Exercise data Start Marker

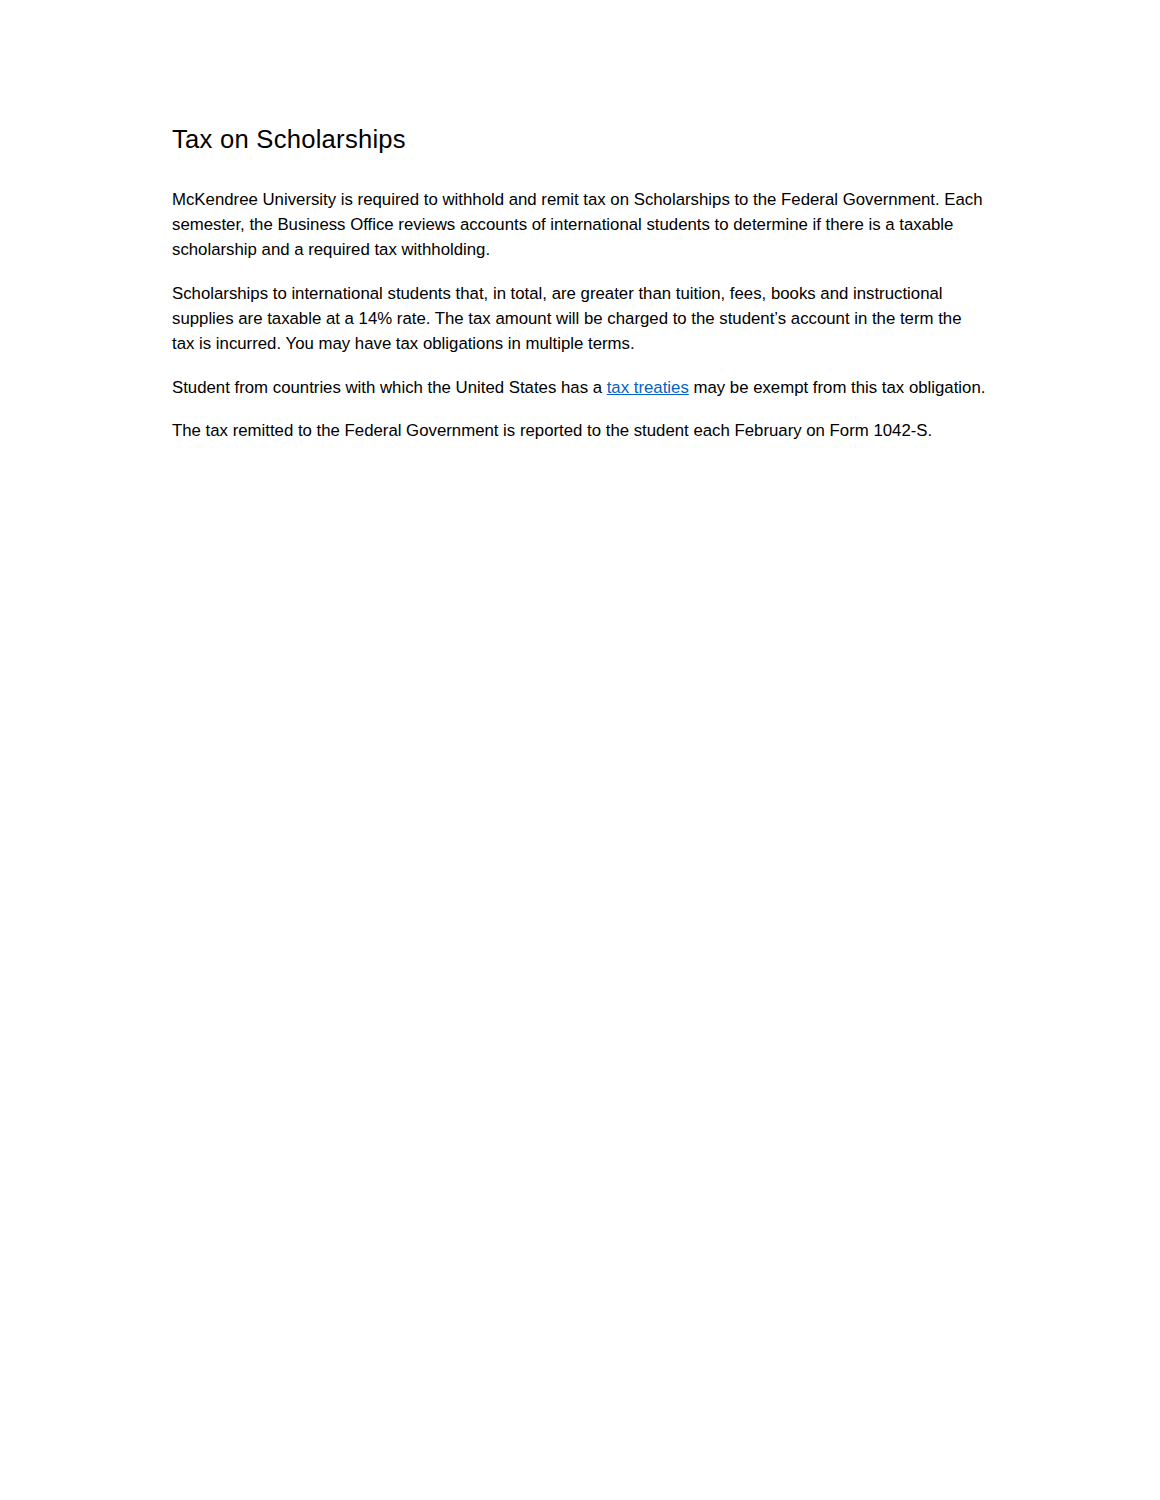Tax on Scholarships
McKendree University is required to withhold and remit tax on Scholarships to the Federal Government. Each semester, the Business Office reviews accounts of international students to determine if there is a taxable scholarship and a required tax withholding.
Scholarships to international students that, in total, are greater than tuition, fees, books and instructional supplies are taxable at a 14% rate. The tax amount will be charged to the student’s account in the term the tax is incurred. You may have tax obligations in multiple terms.
Student from countries with which the United States has a tax treaties may be exempt from this tax obligation.
The tax remitted to the Federal Government is reported to the student each February on Form 1042-S.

Exercise data End Marker

What to work on >> Once more, please print all the lines above exactly, without their pictures.

Solution below >>
Tax on Scholarships
McKendree University is required to withhold and remit tax on Scholarships to the Federal Government. Each semester, the Business Office reviews accounts of international students to determine if there is a taxable scholarship and a required tax withholding.
Scholarships to international students that, in total, are greater than tuition, fees, books and instructional supplies are taxable at a 14% rate. The tax amount will be charged to the student’s account in the term the tax is incurred. You may have tax obligations in multiple terms.
Student from countries with which the United States has a tax treaties may be exempt from this tax obligation.
The tax remitted to the Federal Government is reported to the student each February on Form 1042-S.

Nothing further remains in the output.